Why to learn Design Patterns 🤔 ?

“You don’t learn design patterns because books say so —

you feel their need when your code becomes a tangled mess.
Let’s look at how one extra feature request can turn clean code into chaos — and how a pattern can save you.”

💭 Start with a Real Developer’s Struggle

Let’s take a very relatable example from my Java or Flutter experience.
Imagine this situation 👇

🧩 Scenario: The “Spaghetti Code” Factory Problem

You’re building an eCommerce app.
At first, you only support Card Payments.

So, you write:

if (paymentType.equals("CARD")) {
    processCardPayment();
}

All good ✅
But later, you add:

• UPI Payment

• Wallet Payment

• Cash on Delivery

Your code becomes:

if (paymentType.equals("CARD")) {
    processCardPayment();
} else if (paymentType.equals("UPI")) {
    processUPIPayment();
} else if (paymentType.equals("WALLET")) {
    processWalletPayment();
} else if (paymentType.equals("COD")) {
    processCODPayment();
}

Looks okay?
Wait till the next requirement hits you…

“We need to add Crypto payment next week, and refund feature later.”

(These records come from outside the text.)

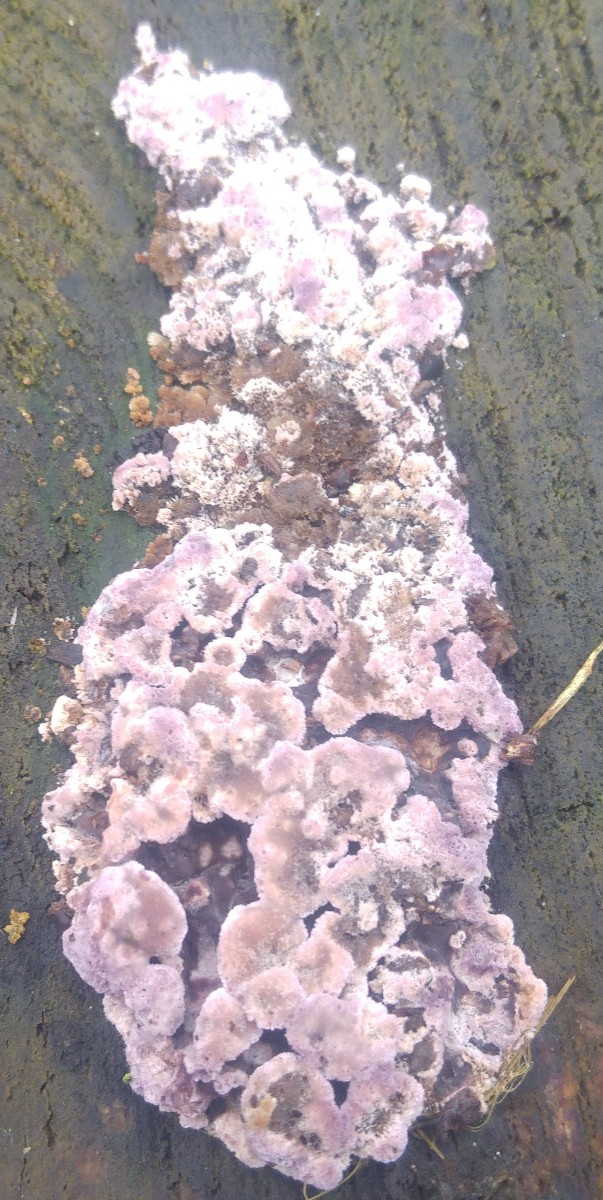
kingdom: Fungi
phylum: Basidiomycota
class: Agaricomycetes
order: Agaricales
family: Cyphellaceae
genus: Chondrostereum
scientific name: Chondrostereum purpureum
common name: purpurlædersvamp
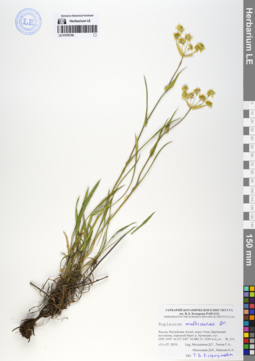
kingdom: Plantae
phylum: Tracheophyta
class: Magnoliopsida
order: Apiales
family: Apiaceae
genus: Bupleurum
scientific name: Bupleurum multinerve
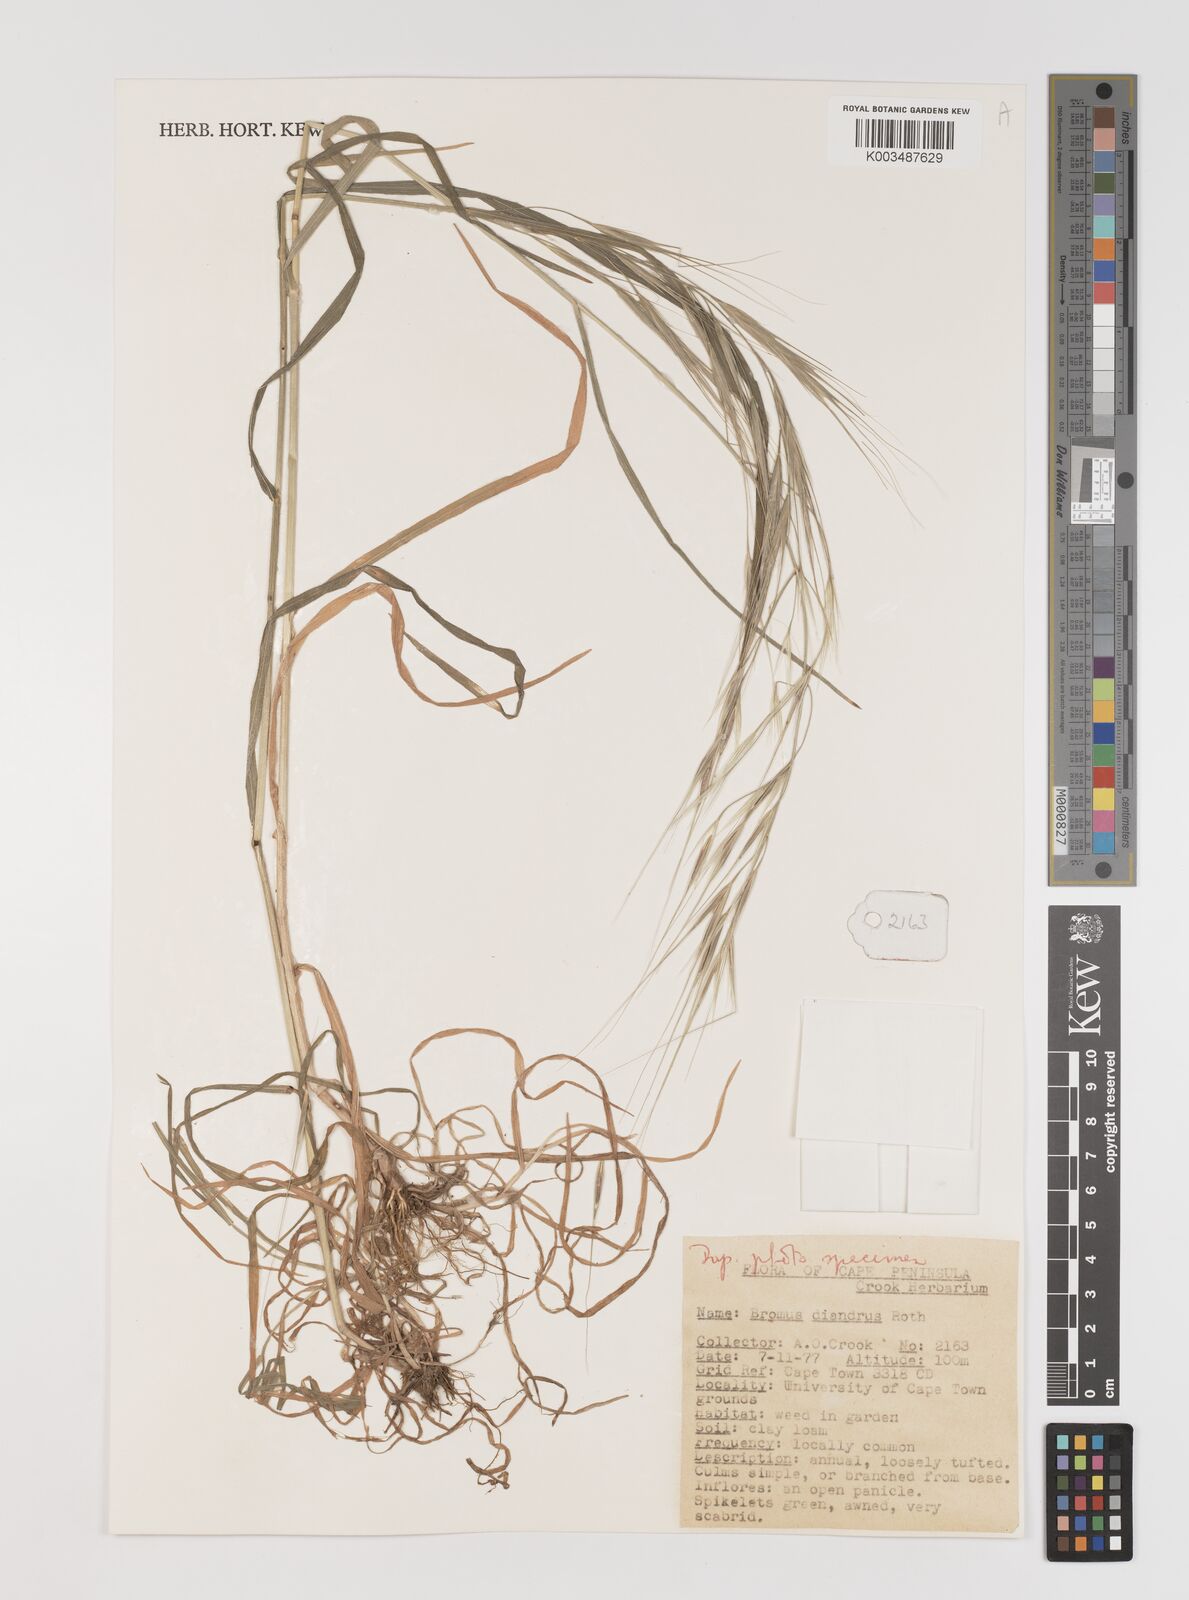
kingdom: Plantae
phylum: Tracheophyta
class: Liliopsida
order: Poales
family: Poaceae
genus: Bromus
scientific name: Bromus diandrus
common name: Ripgut brome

Now every time a new payment method comes, you’ll:

• Modify this code again 😩

• Risk breaking something else 😩

• Have to test everything again 😩

This is code that grows horizontally (more if-else) — it violates the Open/Closed Principle.
Your code is open for modification when it should be open for extension.

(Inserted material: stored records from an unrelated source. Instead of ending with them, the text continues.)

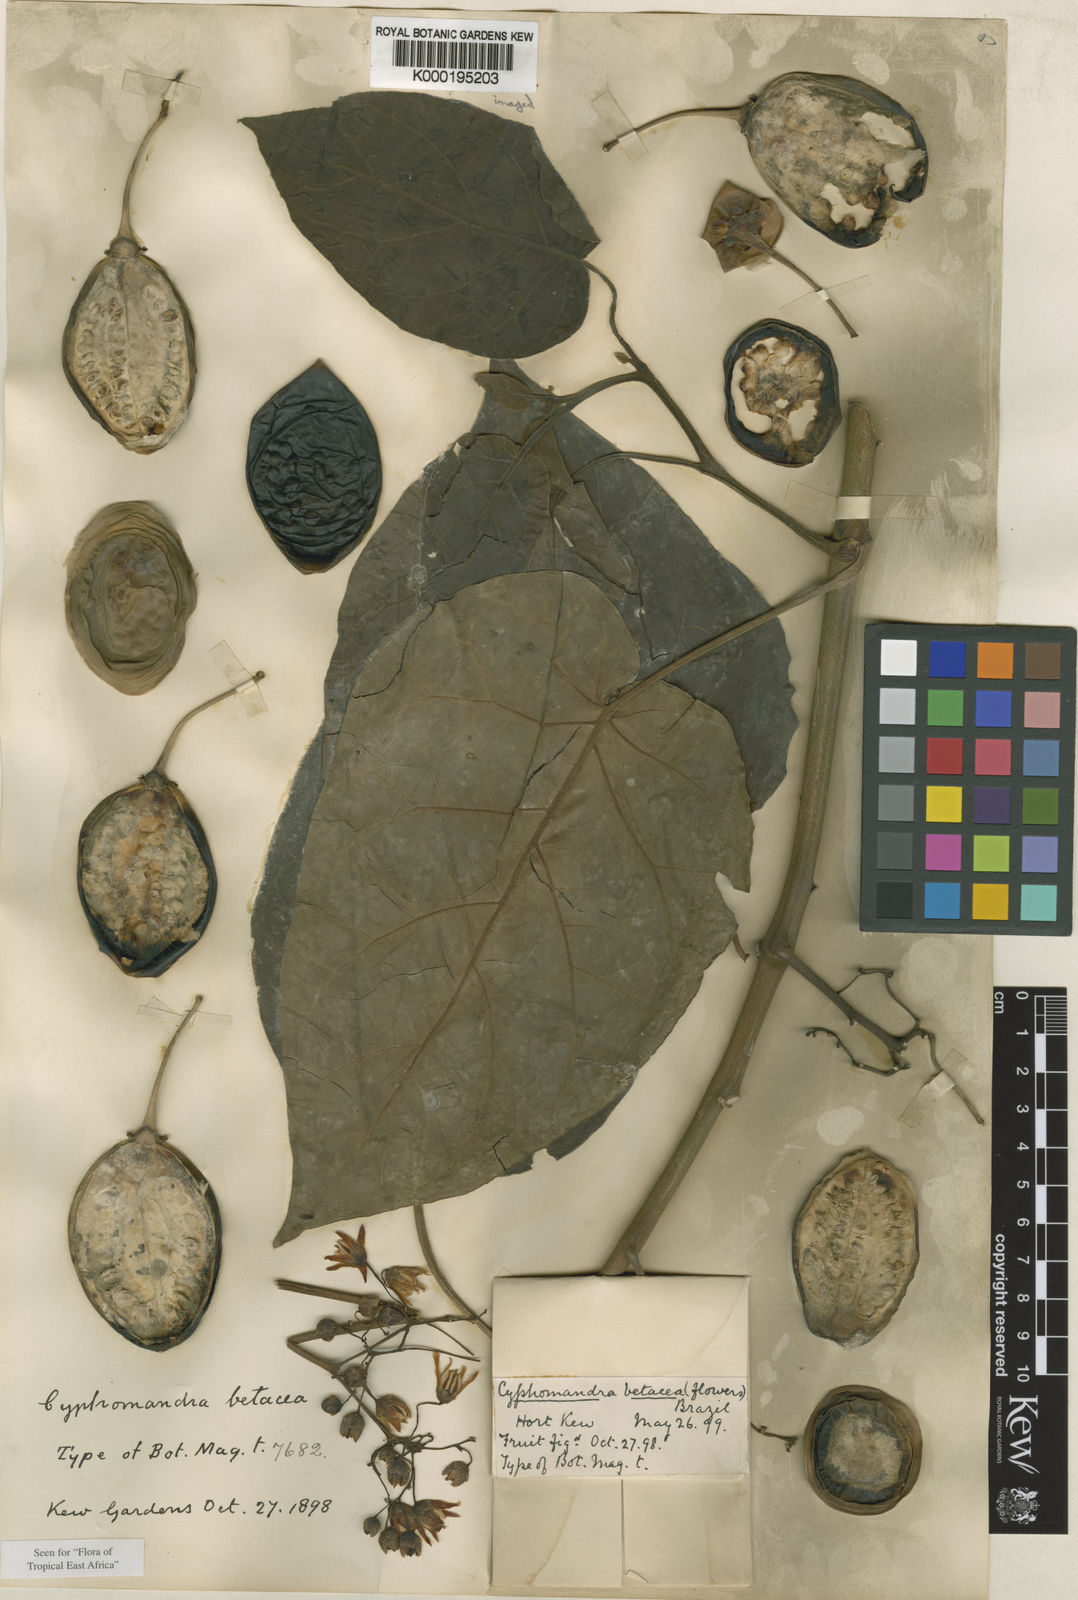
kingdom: Plantae
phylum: Tracheophyta
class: Magnoliopsida
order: Solanales
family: Solanaceae
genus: Solanum
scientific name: Solanum betaceum
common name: Tamarillo
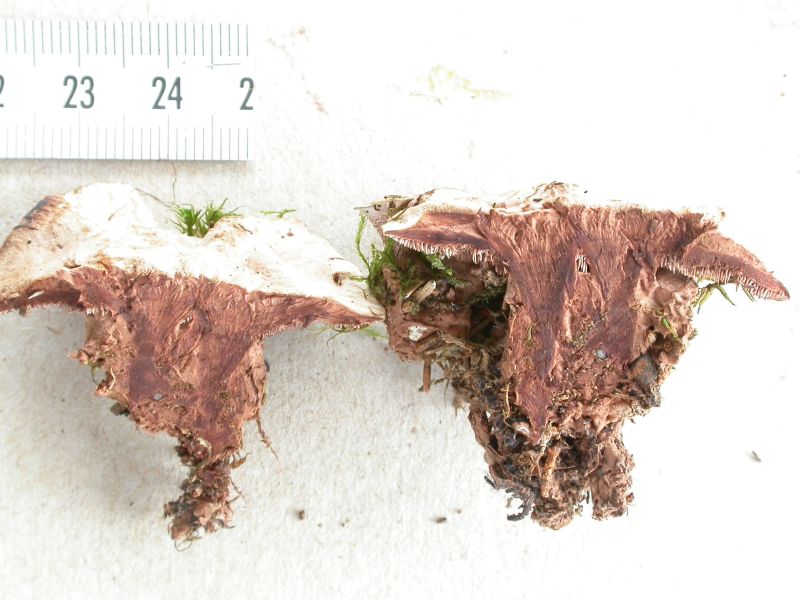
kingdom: Fungi
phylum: Basidiomycota
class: Agaricomycetes
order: Thelephorales
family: Bankeraceae
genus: Hydnellum
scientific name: Hydnellum cumulatum
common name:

🧠 And here comes the realization…

You pause and think:

“Why can’t I just have a flexible system that lets me add new payment methods without touching the core logic?”

That’s when you realize you need a Design Pattern.

⚙️ Solution: Factory Method Pattern

You apply a Factory Method Pattern, which creates payment objects dynamically:

interface Payment {
    void process();
}

class CardPayment implements Payment {
    public void process() { System.out.println("Processing Card Payment"); }
}

class UPIPayment implements Payment {
    public void process() { System.out.println("Processing UPI Payment"); }
}

class PaymentFactory {
    public static Payment getPayment(String type) {
        return switch (type) {
            case "CARD" -> new CardPayment();
            case "UPI" -> new UPIPayment();
            default -> throw new IllegalArgumentException("Invalid payment type");
        };
    }
}

Now your main logic becomes:

Payment payment = PaymentFactory.getPayment("CARD");
payment.process();

If you add a new payment method tomorrow (like Crypto),
you create a new class, not change old ones.

✅ Code is extensible
✅ Clean and maintainable
✅ No repeated conditionals

🔥 Another Realistic Example: The Singleton Problem

Scenario:

You’re building a logging system in a backend app.
You notice that multiple parts of your app are writing to logs —
but different parts create their own logger objects.

You end up with:

• Multiple log files,

• Duplicate messages,

• Messy output.

Then you realize —
you actually only need one logging instance shared across the entire app.

That’s when you use a Singleton pattern.